> _ESTRATTO DELLA PAGINA_:
▬▬▬▬▬▬▬▬▬▬
MUGELLO – Prossima scadenza in vista per la politica locale, l’elezione del nuovo presidente per l’Unione Montana dei Comuni del Mugello (UMCM). Per la prima volta in tanti anni, forse, potrebbero esserci due candidati della stessa maggioranza a contendersi la poltrona presidenziale (articolo qui). Insomma, una situazione inusuale che, comunque vada, lascerà strascichi nel partito di maggioranza, il Pd. Una poltrona per due, una gatta da pelare.
Intendiamoci subito. Derubricare, o limitare, la contesa per l’elezione a presidente dell’UMCM al solo aspetto personale, quello legato alla vocazione per far adagiare, in senso aulico, il fondoschiena sulla poltrona sarebbe riduttivo. Anche superficiale. Infatti non è un balletto, la danza del sedere, tantomeno un casting per eleggere quello più bello, o attraente. Dietro, e non è un gioco di parole, si disputa una partita tutta politica, non tanto fra anime, o bande, di partito, semmai fra visioni di sviluppo del territorio e gestione della cosa pubblica.
▬▬▬▬▬▬▬▬▬▬
> _ATTIVITÀ_: Riscrivi il passo dell'estratto sull'elezione del presidente dell'UMCM che comincia con "MUGELLO – Prossima" e prosegue fino a "gatta da pelare.", sostituendo "poltrona" con "sedia". L'elenco non ha alcun ruolo in questo esercizio.
▬▬▬▬▬▬▬▬▬▬
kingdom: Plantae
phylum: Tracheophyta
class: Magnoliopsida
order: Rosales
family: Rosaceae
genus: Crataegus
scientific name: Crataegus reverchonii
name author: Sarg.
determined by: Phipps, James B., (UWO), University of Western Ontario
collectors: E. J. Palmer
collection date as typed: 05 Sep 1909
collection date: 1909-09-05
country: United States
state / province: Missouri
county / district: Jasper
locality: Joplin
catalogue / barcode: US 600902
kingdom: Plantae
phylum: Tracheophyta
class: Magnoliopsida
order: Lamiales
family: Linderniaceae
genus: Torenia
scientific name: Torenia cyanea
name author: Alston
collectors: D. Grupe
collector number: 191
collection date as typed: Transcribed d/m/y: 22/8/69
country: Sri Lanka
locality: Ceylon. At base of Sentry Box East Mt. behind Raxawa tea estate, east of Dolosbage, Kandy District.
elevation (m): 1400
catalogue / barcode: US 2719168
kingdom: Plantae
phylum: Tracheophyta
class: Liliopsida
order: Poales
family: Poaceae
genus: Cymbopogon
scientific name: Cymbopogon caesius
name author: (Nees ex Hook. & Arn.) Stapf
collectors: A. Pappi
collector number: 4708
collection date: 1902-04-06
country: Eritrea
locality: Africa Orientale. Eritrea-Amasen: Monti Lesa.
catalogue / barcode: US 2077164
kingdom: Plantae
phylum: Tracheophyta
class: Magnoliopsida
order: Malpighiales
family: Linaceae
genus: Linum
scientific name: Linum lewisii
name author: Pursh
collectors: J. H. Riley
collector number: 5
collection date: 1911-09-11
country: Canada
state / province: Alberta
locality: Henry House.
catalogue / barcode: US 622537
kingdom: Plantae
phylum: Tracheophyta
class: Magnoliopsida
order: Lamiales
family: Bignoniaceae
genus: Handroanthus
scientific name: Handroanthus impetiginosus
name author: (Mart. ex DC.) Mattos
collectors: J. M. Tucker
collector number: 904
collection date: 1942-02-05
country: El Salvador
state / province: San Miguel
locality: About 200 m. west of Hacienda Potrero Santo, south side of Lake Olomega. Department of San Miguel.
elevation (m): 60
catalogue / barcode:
▬▬▬▬▬▬▬▬▬▬
> _RISPOSTA ATTESA_:
MUGELLO – Prossima scadenza in vista per la politica locale, l’elezione del nuovo presidente per l’Unione Montana dei Comuni del Mugello (UMCM). Per la prima volta in tanti anni, forse, potrebbero esserci due candidati della stessa maggioranza a contendersi la sedia presidenziale (articolo qui). Insomma, una situazione inusuale che, comunque vada, lascerà strascichi nel partito di maggioranza, il Pd. Una sedia per due, una gatta da pelare.